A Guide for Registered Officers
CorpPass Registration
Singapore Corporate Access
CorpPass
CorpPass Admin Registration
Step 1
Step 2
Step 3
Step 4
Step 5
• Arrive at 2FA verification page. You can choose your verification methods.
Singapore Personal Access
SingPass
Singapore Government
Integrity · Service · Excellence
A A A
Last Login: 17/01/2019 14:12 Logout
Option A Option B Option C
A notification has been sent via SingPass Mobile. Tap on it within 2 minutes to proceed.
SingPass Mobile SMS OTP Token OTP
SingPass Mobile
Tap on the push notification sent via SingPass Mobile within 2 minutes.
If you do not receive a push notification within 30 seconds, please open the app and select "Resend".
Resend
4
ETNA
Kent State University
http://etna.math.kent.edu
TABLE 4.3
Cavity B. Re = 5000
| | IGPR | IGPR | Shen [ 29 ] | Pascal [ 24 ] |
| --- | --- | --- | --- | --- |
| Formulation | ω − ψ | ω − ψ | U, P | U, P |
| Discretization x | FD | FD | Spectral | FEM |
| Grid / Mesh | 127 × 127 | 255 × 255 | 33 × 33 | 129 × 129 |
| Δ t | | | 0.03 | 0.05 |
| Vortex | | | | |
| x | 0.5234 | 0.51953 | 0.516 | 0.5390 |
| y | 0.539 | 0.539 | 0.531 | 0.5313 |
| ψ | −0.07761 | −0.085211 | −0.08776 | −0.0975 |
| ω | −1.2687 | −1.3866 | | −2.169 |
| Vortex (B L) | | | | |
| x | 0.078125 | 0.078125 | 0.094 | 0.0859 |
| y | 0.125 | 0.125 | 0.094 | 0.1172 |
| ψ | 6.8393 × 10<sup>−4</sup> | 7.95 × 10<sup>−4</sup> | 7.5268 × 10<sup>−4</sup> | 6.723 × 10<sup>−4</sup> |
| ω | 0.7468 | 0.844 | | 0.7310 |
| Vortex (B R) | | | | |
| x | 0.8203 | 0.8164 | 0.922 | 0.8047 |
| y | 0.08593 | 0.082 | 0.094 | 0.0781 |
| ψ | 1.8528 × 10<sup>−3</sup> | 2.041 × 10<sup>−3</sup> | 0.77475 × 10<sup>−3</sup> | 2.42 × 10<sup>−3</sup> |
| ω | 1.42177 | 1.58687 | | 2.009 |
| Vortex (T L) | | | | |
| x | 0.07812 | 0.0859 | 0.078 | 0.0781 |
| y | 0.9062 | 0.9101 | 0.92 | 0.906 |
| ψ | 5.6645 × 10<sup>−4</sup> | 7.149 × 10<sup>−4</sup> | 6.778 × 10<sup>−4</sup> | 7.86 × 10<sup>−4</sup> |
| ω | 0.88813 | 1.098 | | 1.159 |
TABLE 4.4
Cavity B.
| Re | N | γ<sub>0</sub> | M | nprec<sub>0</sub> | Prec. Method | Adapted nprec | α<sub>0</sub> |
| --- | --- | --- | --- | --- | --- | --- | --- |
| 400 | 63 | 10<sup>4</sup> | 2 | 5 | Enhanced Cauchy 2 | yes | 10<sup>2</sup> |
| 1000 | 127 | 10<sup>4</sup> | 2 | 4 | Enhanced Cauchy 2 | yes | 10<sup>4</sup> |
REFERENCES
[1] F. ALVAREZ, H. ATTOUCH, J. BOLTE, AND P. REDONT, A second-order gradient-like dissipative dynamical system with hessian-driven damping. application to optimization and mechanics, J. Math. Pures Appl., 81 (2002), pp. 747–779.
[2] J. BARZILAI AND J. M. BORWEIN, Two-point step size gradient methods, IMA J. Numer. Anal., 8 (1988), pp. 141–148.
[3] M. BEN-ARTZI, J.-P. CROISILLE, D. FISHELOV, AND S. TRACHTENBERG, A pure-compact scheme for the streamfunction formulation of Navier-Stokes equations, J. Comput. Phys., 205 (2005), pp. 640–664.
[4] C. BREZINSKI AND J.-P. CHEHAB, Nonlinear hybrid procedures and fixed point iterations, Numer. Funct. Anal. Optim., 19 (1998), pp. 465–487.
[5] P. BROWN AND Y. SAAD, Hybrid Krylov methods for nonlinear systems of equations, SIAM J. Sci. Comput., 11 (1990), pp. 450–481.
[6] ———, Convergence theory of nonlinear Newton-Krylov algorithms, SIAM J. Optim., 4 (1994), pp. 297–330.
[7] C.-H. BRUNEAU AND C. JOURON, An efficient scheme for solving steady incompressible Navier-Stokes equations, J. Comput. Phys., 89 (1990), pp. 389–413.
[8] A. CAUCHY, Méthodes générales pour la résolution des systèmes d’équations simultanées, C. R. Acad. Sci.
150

***

**What is being asked**
Give back exactly the lines of the listing, starting with the first and ending with the one bearing "Singapore Government". Add no other lines.

**Solution**
A Guide for Registered Officers
CorpPass Registration
Singapore Corporate Access
CorpPass
CorpPass Admin Registration
Step 1
Step 2
Step 3
Step 4
Step 5
• Arrive at 2FA verification page. You can choose your verification methods.
Singapore Personal Access
SingPass
Singapore Government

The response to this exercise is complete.